Olga Polotska, PhD, Exekutivdirektorin der Nationalen Forschungsstiftung der Ukraine, ist eine von denen, die geblieben sind.

Anfangs ging sie weiter in ihr Büro im Zentrum von Kiew, verbrachte aber die meiste Zeit in Luftschutzbunkern. Sie beschloss, außerhalb des Stadtzentrums zu bleiben. Sie sagt, sie beginne jetzt jeden Tag damit, im Gruppenchat der Mitarbeiter der Stiftung zu posten und zu prüfen, ob alle noch am Leben sind.

Es ist schwierig, zuverlässige Informationen zu sammeln, aber Polotska weiß von mehreren Forschern, die getötet wurden, darunter einer von der National Academy of Sciences, der zusammen mit seiner Familie in seinem Auto erschossen wurde, als er versuchte zu evakuieren. „Es ist schwer zu glauben, aber es ist Realität“, sagt sie.

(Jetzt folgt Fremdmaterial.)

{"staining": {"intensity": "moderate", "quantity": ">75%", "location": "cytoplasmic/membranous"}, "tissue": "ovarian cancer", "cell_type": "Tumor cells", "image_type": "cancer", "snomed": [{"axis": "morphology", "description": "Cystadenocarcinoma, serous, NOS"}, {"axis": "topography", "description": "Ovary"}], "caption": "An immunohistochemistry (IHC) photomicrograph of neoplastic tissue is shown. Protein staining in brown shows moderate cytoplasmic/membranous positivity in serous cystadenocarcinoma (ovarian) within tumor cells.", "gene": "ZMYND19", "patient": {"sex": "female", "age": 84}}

Ob Wissenschaftler in der Ukraine ihre Arbeit fortsetzen können, hänge davon ab, wo sie leben, sagt sie. Universitäten und Forschungsinstitute in Gebieten in der Nähe der Kampfhandlungen haben vollständig geschlossen, während diejenigen in sichereren Gebieten in der Zentral- und Westukraine ihre Arbeit nach Möglichkeit online fortsetzen.

Während diejenigen, die für staatliche Institutionen arbeiten, weiterhin ihre Gehälter erhalten, werden viele, die für private Institutionen arbeiten, nicht mehr bezahlt.

Forschungsgelder wurden an die Verteidigungskräfte umgeleitet

Die Nationale Forschungsstiftung der Ukraine hat auch ihr 30-Millionen-Dollar-Budget für Forschungsstipendien an die Regierung zurückgezahlt, um die Verteidigungskräfte zu unterstützen. Die Forschungsgemeinschaft unterstützt diese Entscheidung voll und ganz, sagt Polotska, aber es bedeutet, dass kein Geld an die Stipendiaten geht.

„Wir sind völlig eingefroren“, sagt sie, „und selbst ein paar Monate Störung können einen um Jahre zurückwerfen.“ Daher werden die von #ScienceForUkraine gesammelten Fernarbeitsmöglichkeiten in der Community weit verbreitet, sagt sie, und werden sehr geschätzt.

Viele haben sich den Territorial Defense Forces angeschlossen oder verbringen ihre Zeit damit, Lebensmittel, Medikamente und Kleidung zu liefern oder bei der Evakuierung von Kindern aus bedrohten Städten zu helfen.

„Menschen, die früher Lehrer, Forscher und Dorfbewohner waren, sind jetzt bereit zu kämpfen, aber wir brauchen Waffen und Unterstützung“, sagt Polotska.

Selbst für diejenigen, die die Ukraine verlassen haben, ist es nicht einfacher, den Kämpfen in Sicherheit zu sein.

Bazilinskyy hat seine neue Position in den Niederlanden angetreten, teilt seine Zeit jedoch zwischen der Arbeit und den Bemühungen, in der Ukraine zu helfen, auf. Er sammelt Gegenstände wie Schuhe, Schlafsäcke und Medikamente, um Flüchtlingen zu helfen.

“Ehrlich gesagt bin ich immer noch unter Schock”, sagt er, “aber ich versuche zu helfen, wo ich kann.”